Sophomore Chase Lio’s dreams got an important boost this week. The aspiring sports broadcaster was awarded a $5,000 scholarship from the Southern California Sports Broadcasters for his work as the play-by-play announcer for the Loyola Marymount University women’s basketball team.
”It’s a pretty cool honor,” said Lio, a sophomore economics major. “The money is good, but for me the best part is that there will be an opportunity to make connections, hopefully developing some sort of network, getting a job or internship opportunity.”
Lio credits his grandfather, Dennis Lio, with sparking his interest in sports. Dennis, who coached Chase’s T-ball team, and who, Chase said, “throughout my whole life, I don’t think that he missed more than one baseball game a whole season,” flew from New York to see the presentation. Chase teasingly added, “It’s probably just to meet some of the people at the luncheon, like Vin Scully and some of his old-time heroes.”
Tom Feuer, the SCSB’s scholarship chairman and an executive producer for Fox Sports West/Prime Ticket, presented the award to Lio on Jan. 28, noting that Lio was unanimously selected for the scholarship. Sarah Finney, LMU’s assistant director for sports information, nominated him.
Lio, who grew up in Wilsonville, Ore., a suburb of Portland, had some play-by-play experience that helped him land the job with LMU Athletics. During his high school years, the basketball coach did an online broadcast for families that couldn’t make it to the games. “They asked me if I wanted to do it because I’ve always had an interest in listening to the games on the radio, rather than watching them on TV. And I said, ‘Sure, why not?’ I mean, only 12 to 15 people listening to it, and I could screw up and nobody would be listening.”
Now 20 games into his first season, Lio is getting the full sports-journalism experience behind the microphone. He’s thrilled to be watching Lion guard/forward Alex Cowling chase records: “Alex just passed the LMU rebounding record and Coach [Charity] Elliott did a really classy thing: she called timeout right afterward and everyone gave Alex a standing ovation.” But he’s seen some of the downside, too: “The hardest thing to do is interview Coach Elliott after a loss. I don’t want to ask the wrong questions and I know she doesn’t really want to talk, especially … after losing close games. It’s tough to ask her questions, because I have to interview her and we have to get her side of the story.”

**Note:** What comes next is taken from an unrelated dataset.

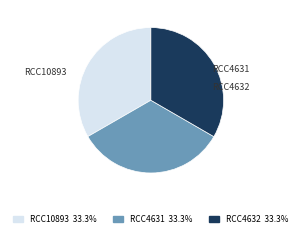

Does RCC4631 represent more than half of the total?

No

Lio, whose broadcasting heroes include sportscasting legend Jack Buck and longtime Portland Trailblazers announcer Brian Wheeler, will be busy the rest of the season, covering the women’s games as they compete for a good seeding in the WCC tournament, keeping up with his classes and honing his play-by-play skills. Maybe, even, he will come up with a signature catch-phrase. “I’m working on it, but I feel that is just something that has to come to you on the spot, without even thinking about it,” he said. “I’m still new to this play-by-play for collegiate basketball, where there’s pressure on me to do well. So, I feel like that kind of thing will come to me as I get more comfortable.”